Canto Quinto

                     A Cecília Meireles

Sonia Regina

[03.3.10]


Talvez mais que surpresa, espanto. Na sala estavam, além de Pingo, Manuela e Lúcia, uma cachorrinha preta com lacinhos lilases e D. Virgínia. Dona Virgínia? Então era ela a dona da cadela?
D. Virgínia ainda tinha ares de império. Branca viu de imediato o olhar altivo que sempre acompanhara sua fala direta e ríspida.

“Temos impérios vários, príncipes, imperatrizes, princesas (...). É o nosso sonho de grandeza, a nossa compensação, a valorização que damos aos nossos próprios méritos...” [1]

Foi difícil cumprimentar a visitante. Não conseguiu esboçar um sorriso e estendeu a mão, o braço recuando. Instantes intermináveis de um reencontro desagradável. Disse meia dúzia de palavras e retirou-se. Conversaria com a filha e a diarista à noitinha. Aliás, tinha uma resposta afirmativa ainda pendente e a conversa com Lúcia não podia passar daquele dia.

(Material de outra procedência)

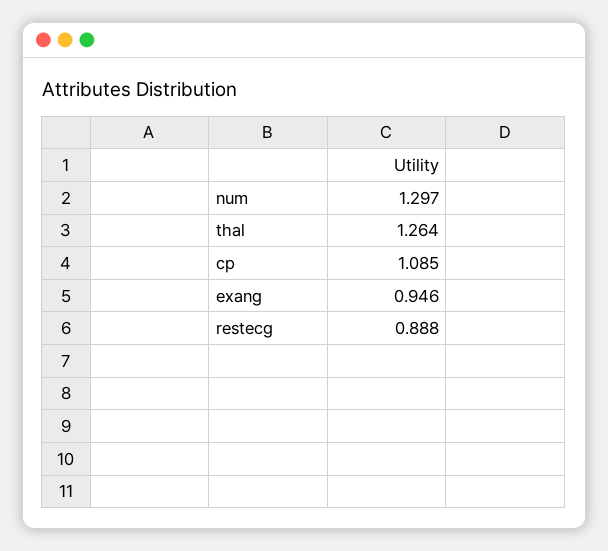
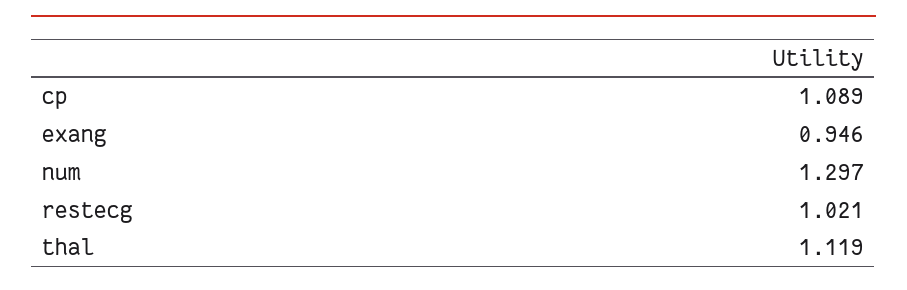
  {
    "num": 1.297,
-   "thal": 1.264,
+   "thal": 1.119,
-   "cp": 1.085,
+   "cp": 1.089,
    "exang": 0.946,
-   "restecg": 0.888
+   "restecg": 1.021
  }

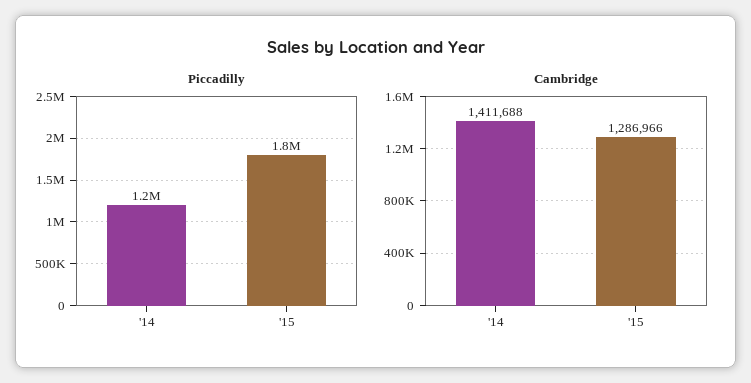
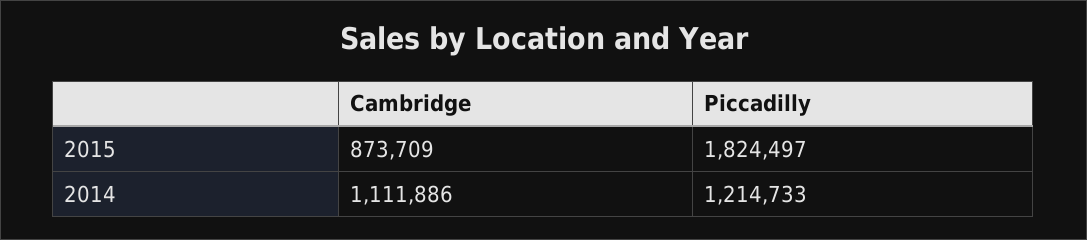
  {
    "Piccadilly": {
      "'14": 1214733,
      "'15": 1824497
    },
    "Cambridge": {
-     "'14": 1411688,
+     "'14": 1111886,
-     "'15": 1286966
+     "'15": 873709
    }
  }

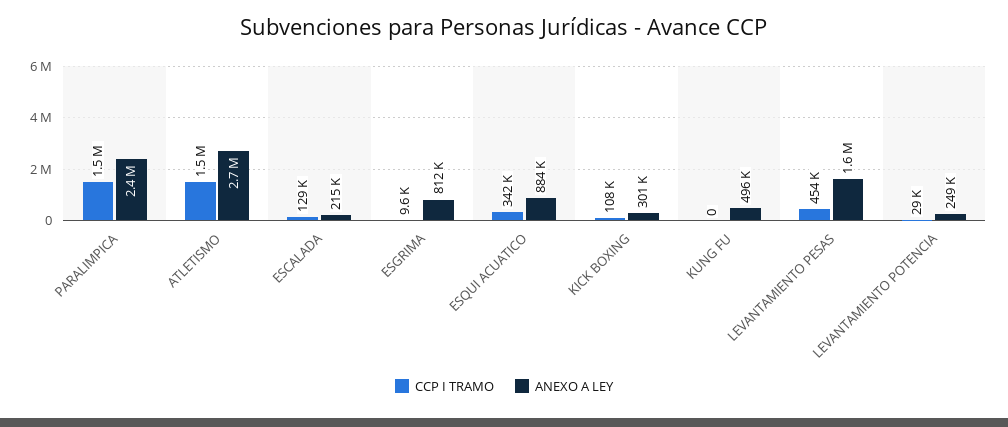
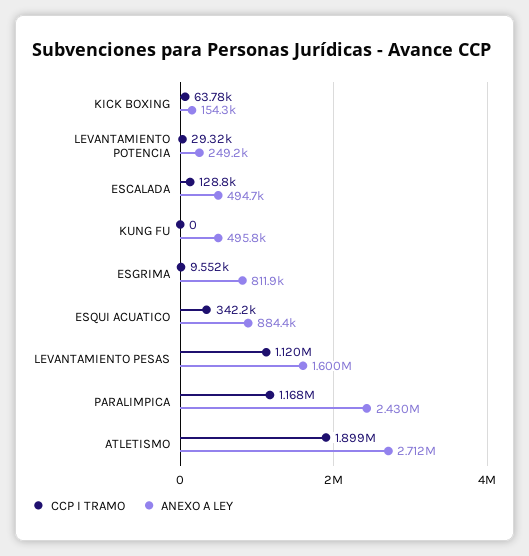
  {
    "CCP I TRAMO": {
-     "PARALIMPICA": 1500000,
+     "PARALIMPICA": 1168000,
-     "ATLETISMO": 1500000,
+     "ATLETISMO": 1899000,
      "ESCALADA": 128800,
      "ESGRIMA": 9552,
      "ESQUI ACUATICO": 342200,
-     "KICK BOXING": 108000,
+     "KICK BOXING": 63780,
      "KUNG FU": 0,
-     "LEVANTAMIENTO PESAS": 454000,
+     "LEVANTAMIENTO PESAS": 1120000,
      "LEVANTAMIENTO POTENCIA": 29320
    },
    "ANEXO A LEY": {
      "PARALIMPICA": 2430000,
      "ATLETISMO": 2712000,
-     "ESCALADA": 215000,
+     "ESCALADA": 494700,
      "ESGRIMA": 811900,
      "ESQUI ACUATICO": 884400,
-     "KICK BOXING": 301000,
+     "KICK BOXING": 154300,
      "KUNG FU": 495800,
      "LEVANTAMIENTO PESAS": 1600000,
      "LEVANTAMIENTO POTENCIA": 249200
    }
  }

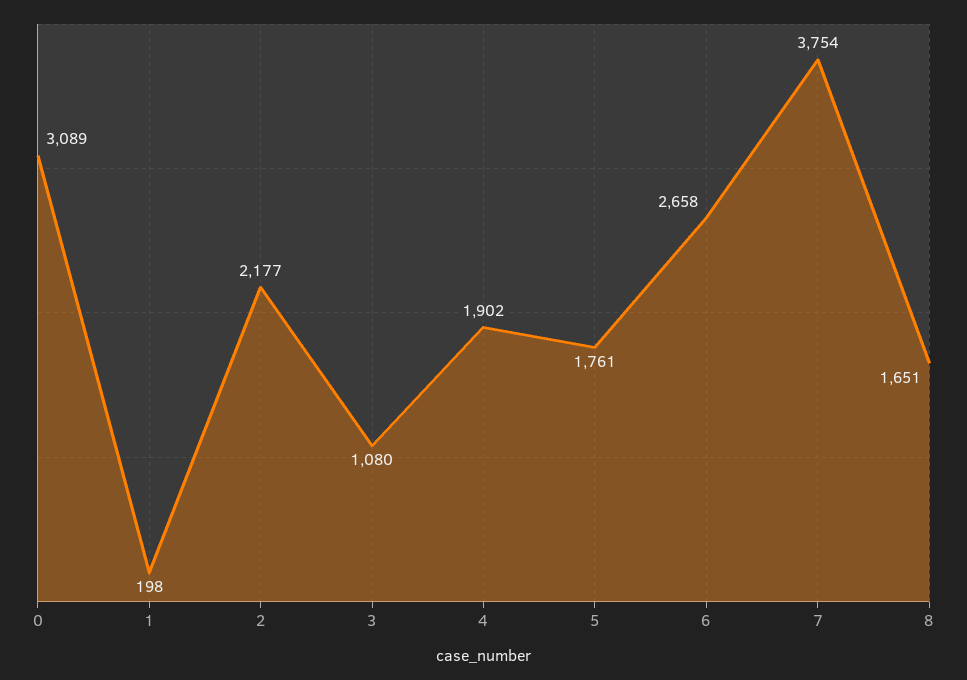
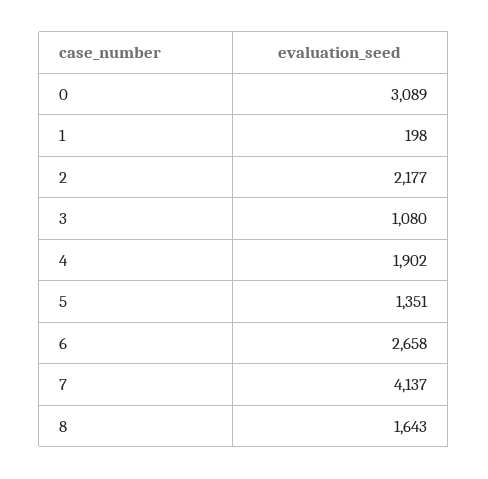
  {
    "0": 3089,
    "1": 198,
    "2": 2177,
    "3": 1080,
    "4": 1902,
-   "5": 1761,
+   "5": 1351,
    "6": 2658,
-   "7": 3754,
+   "7": 4137,
-   "8": 1651
+   "8": 1643
  }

Cogitou:

“Passou-se muito tempo. Aprendi muitas coisas, entre as quais o suposto sentido do mundo. Não duvido de que o mundo tenha sentido. Deve ter mesmo muitos, inúmeros, pois em redor de mim as pessoas mais ilustres e sabedoras fazem cada coisa que bem se vê haver um sentido do mundo peculiar a cada um.” [2]

Separou uma roupa e entrou no chuveiro, pensando em como conseguira se desvencilhar com serenidade. O barulho da água atrapalhava seus pensamentos, as lembranças se embaralhavam. Flashes de uma memória infantil se misturavam a recordações adolescentes, há muito adormecidas.
As pernas cansadas da caminhada pareciam pesar muitos quilos. O vapor tinha um ar de névoa sem serra. O sabonete derretia nas mãos de Branca e o perfume a enjoava. Enxaguou-se e deixou o banheiro, contente por ter reformado o apartamento. Havia porta separando o corredor da sala, havia porta protegendo sua intimidade.